*Your assignment:*
Go line by line through the records below. Copy whichever lines contain the string "picture".

*Dataset entries:*
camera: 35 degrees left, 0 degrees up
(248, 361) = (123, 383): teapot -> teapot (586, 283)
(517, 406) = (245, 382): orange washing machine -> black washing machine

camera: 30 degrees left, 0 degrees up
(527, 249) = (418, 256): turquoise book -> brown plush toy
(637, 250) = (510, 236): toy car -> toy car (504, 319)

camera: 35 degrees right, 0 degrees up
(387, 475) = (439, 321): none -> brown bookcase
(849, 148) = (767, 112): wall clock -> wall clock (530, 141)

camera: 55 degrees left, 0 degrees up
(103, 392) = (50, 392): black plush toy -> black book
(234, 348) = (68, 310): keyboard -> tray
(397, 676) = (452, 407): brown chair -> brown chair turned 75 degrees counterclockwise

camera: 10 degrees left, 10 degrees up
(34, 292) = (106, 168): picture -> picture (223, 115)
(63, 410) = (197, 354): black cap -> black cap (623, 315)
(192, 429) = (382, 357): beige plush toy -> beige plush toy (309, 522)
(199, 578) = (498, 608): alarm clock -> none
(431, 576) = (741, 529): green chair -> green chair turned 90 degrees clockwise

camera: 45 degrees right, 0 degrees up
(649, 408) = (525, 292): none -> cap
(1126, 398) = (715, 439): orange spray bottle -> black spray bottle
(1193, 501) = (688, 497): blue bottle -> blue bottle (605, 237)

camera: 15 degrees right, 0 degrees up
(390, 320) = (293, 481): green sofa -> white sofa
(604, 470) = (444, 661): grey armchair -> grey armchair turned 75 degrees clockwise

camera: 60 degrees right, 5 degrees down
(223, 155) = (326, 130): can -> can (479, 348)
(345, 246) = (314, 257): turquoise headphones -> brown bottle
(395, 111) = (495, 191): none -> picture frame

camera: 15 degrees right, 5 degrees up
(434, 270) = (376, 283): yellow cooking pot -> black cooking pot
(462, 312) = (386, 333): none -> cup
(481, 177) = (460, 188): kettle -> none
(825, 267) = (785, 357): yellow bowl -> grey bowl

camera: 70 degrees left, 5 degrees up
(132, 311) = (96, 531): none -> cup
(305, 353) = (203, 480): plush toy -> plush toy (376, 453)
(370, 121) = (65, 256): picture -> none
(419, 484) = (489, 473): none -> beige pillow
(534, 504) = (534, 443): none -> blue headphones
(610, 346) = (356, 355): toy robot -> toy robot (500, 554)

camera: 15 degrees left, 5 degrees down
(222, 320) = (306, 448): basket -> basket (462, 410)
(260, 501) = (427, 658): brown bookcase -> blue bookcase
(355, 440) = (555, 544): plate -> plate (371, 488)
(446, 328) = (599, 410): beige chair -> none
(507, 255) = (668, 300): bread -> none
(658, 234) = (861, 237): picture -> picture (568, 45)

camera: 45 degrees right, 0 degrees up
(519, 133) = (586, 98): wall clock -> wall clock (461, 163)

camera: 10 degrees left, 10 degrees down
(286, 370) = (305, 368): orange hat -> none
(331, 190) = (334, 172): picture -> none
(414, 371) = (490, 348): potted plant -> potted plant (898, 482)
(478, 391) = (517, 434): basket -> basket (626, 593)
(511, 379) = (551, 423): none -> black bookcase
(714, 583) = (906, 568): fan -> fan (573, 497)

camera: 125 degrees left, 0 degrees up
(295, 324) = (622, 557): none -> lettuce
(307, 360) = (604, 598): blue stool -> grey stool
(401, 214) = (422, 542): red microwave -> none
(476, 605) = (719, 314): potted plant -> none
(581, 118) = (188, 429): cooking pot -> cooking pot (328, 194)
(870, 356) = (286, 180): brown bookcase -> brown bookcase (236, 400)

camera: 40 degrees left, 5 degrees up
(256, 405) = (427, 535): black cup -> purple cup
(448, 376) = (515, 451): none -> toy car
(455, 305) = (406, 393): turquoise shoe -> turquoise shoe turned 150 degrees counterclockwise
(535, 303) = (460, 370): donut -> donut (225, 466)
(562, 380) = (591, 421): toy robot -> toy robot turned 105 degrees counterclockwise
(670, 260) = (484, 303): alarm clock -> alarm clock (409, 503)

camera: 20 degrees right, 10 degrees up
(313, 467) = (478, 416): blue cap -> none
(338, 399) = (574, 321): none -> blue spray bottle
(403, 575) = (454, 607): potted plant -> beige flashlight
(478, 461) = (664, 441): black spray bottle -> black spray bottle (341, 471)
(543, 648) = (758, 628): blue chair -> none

*Solved problem:*
(34, 292) = (106, 168): picture -> picture (223, 115)
(395, 111) = (495, 191): none -> picture frame
(370, 121) = (65, 256): picture -> none
(658, 234) = (861, 237): picture -> picture (568, 45)
(331, 190) = (334, 172): picture -> none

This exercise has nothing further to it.